There is hardly any “gambling” in English golf. Private matches sometimes provoke a heavy wager between the players, but that is not gambling. In Scotland, however, where most towns have links which are open to everybody for a fee of threepence, there is an immense amount of gambling among the poorer classes. Now it is certainly far better that the Scotch mechanic should spend his Saturday afternoon playing at a fine game than in watching other people play it, as his English brother does at a football match. But it is an enormous pity that such facilities as the poorer folk enjoy for sport should be abused and spoilt. A well-known Scotch clergyman, a favourite preacher of the late Queen’s, tells me that the gambling at golf makes a constant watchfulness necessary on the part of players. “Many of them will cheat if they can,” he said; “and you’ll know how easy it is to cheat at golf? It’s just the money aspect of the question. It’s small wonder that a man will move his ball an inch from under a bunker, if it’s necessary and the other fellow isn’t looking, when perhaps a third of his week’s wages depends upon the lie.”
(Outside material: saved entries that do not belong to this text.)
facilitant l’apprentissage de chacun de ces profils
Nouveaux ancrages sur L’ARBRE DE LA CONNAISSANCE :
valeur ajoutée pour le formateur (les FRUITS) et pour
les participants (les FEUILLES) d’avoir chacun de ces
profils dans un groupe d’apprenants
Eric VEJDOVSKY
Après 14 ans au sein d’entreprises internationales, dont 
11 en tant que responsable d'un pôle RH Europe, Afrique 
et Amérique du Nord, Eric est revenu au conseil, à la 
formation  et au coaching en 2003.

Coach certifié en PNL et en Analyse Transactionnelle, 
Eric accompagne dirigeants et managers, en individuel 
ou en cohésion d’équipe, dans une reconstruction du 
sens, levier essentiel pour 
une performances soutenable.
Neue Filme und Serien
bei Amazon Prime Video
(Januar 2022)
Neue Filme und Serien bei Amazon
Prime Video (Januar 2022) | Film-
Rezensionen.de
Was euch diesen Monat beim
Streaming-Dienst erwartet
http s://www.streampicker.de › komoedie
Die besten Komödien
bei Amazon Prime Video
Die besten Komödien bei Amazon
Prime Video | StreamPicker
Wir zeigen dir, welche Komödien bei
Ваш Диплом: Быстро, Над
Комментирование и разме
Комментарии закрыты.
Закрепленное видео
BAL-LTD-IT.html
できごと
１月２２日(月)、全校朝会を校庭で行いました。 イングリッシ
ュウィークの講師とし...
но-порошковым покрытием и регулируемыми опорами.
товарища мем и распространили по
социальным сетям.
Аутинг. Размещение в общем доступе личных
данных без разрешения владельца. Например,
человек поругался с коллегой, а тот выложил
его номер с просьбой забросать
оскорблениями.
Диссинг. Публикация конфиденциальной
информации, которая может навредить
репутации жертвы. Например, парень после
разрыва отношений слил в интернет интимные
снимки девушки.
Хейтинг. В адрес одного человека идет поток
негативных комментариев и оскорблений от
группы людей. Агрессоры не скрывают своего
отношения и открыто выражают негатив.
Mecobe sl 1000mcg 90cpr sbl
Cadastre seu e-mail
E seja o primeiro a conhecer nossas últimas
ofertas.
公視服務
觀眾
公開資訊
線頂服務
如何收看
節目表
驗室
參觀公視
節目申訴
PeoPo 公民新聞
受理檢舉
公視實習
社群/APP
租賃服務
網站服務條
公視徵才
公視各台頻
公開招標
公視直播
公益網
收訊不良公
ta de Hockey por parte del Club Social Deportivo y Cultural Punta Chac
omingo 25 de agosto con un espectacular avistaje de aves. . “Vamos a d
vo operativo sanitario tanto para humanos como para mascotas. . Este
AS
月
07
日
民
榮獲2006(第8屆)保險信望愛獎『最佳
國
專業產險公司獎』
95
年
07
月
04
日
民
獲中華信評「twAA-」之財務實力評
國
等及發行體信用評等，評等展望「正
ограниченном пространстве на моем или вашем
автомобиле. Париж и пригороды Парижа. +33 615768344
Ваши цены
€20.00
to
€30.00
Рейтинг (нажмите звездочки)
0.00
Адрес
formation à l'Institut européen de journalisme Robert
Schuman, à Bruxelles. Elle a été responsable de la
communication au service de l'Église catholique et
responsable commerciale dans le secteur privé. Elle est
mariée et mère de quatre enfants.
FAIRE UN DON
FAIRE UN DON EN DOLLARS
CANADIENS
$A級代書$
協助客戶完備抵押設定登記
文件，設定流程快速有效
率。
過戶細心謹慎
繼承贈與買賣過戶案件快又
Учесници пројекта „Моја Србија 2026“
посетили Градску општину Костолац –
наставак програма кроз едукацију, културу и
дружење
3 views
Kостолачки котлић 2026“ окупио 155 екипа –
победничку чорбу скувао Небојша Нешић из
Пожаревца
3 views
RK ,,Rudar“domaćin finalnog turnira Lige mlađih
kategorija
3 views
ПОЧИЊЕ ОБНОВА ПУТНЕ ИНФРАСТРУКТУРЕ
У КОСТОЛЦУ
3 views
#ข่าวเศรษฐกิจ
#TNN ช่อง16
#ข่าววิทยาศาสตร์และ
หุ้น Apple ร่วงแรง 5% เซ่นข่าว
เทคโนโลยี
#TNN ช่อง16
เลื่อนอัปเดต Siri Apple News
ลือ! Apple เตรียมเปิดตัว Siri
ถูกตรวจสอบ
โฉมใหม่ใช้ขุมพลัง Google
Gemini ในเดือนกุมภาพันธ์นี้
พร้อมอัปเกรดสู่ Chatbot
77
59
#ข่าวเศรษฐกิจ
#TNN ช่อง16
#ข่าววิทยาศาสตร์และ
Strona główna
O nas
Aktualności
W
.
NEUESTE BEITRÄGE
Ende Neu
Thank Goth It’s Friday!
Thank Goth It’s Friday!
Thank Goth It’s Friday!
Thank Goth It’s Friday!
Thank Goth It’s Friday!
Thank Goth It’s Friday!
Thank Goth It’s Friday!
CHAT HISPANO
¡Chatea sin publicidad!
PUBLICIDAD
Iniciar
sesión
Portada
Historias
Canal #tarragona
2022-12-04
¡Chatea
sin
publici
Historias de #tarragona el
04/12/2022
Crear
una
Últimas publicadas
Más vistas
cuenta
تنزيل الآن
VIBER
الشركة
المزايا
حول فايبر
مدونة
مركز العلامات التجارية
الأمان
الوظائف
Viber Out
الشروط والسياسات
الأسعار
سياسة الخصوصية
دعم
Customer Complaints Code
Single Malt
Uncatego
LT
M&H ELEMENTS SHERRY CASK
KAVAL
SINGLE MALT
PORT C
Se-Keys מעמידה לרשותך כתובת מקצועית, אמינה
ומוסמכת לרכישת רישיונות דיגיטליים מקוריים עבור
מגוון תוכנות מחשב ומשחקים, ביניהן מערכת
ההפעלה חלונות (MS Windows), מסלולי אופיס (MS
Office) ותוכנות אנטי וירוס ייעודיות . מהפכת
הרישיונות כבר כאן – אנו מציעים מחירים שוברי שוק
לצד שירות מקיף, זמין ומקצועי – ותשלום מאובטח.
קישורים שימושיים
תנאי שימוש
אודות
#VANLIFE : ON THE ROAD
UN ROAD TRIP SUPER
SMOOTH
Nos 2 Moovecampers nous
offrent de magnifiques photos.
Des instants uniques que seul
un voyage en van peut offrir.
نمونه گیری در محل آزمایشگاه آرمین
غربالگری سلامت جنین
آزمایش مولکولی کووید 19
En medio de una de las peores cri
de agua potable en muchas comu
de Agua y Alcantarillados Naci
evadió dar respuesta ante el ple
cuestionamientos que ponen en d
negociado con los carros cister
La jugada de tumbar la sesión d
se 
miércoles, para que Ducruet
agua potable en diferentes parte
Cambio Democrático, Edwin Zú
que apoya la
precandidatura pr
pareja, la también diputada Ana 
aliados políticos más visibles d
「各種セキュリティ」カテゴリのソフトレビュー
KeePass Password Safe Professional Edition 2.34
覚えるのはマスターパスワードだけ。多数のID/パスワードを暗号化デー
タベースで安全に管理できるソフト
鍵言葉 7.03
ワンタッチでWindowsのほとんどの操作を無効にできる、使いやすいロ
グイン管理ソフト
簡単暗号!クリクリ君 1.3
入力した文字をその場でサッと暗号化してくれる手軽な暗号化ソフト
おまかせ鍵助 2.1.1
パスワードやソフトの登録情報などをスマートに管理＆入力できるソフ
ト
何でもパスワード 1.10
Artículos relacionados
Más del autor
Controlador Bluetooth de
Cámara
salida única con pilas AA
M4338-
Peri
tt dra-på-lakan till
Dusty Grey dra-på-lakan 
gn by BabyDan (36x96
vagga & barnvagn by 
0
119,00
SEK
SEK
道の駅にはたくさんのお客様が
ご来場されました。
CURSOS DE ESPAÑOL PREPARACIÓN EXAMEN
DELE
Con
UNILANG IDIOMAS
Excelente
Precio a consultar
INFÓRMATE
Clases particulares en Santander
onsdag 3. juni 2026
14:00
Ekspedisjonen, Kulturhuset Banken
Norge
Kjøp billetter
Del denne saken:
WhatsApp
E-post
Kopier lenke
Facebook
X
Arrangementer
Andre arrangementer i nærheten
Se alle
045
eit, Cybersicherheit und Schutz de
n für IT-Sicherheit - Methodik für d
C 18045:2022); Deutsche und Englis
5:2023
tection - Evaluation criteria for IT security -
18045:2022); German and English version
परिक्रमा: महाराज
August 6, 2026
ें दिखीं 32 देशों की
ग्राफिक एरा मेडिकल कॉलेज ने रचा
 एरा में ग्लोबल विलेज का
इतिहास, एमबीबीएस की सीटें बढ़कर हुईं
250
Again I would punctuate my instance with the moral it affords. Here also sport suffers. If I did not believe in the inherent nobility of sport, if I was not absolutely convinced of its supremely important place in the life of both soul and body, I should not be writing this. But as one goes on with this dismal catalogue—no very pleasant task, one gets into a fever of indignation. “Duo quum patiuntur idem, non est idem,” of course. No two men experience identical effects from identical causes. But true sportsmen will at least share something of my feeling. And it’s no use to set out alone to kick the world’s shins. The world has several million shins to your one. We must combine—we who love sport and realize what it means.
The Hermes of Praxiteles is a perfect type of all that is physically fit and fine—and so spiritually also—in man.
Take that statue and regard it for a moment as a concrete manifestation of all that is meant by the word “sport.”
And then, suppose that the Hermes of Praxiteles were your own possession, that you had it in your own house. Would you allow a crew of people who cared nothing for great art to cover it with mud?
......Now to gambling as it affects the major sports.
Cricket is fortunately untouched, save very occasionally in League cricket. It is pleasant to think of our national game as unsmirched.
But football, which we may well call our other national game, is most deeply and gravely involved.
Of the two games, rugby is cleanest in this regard. In the Northern Union District there is more gambling than elsewhere, but, take it all in all, rugby does not greatly suffer.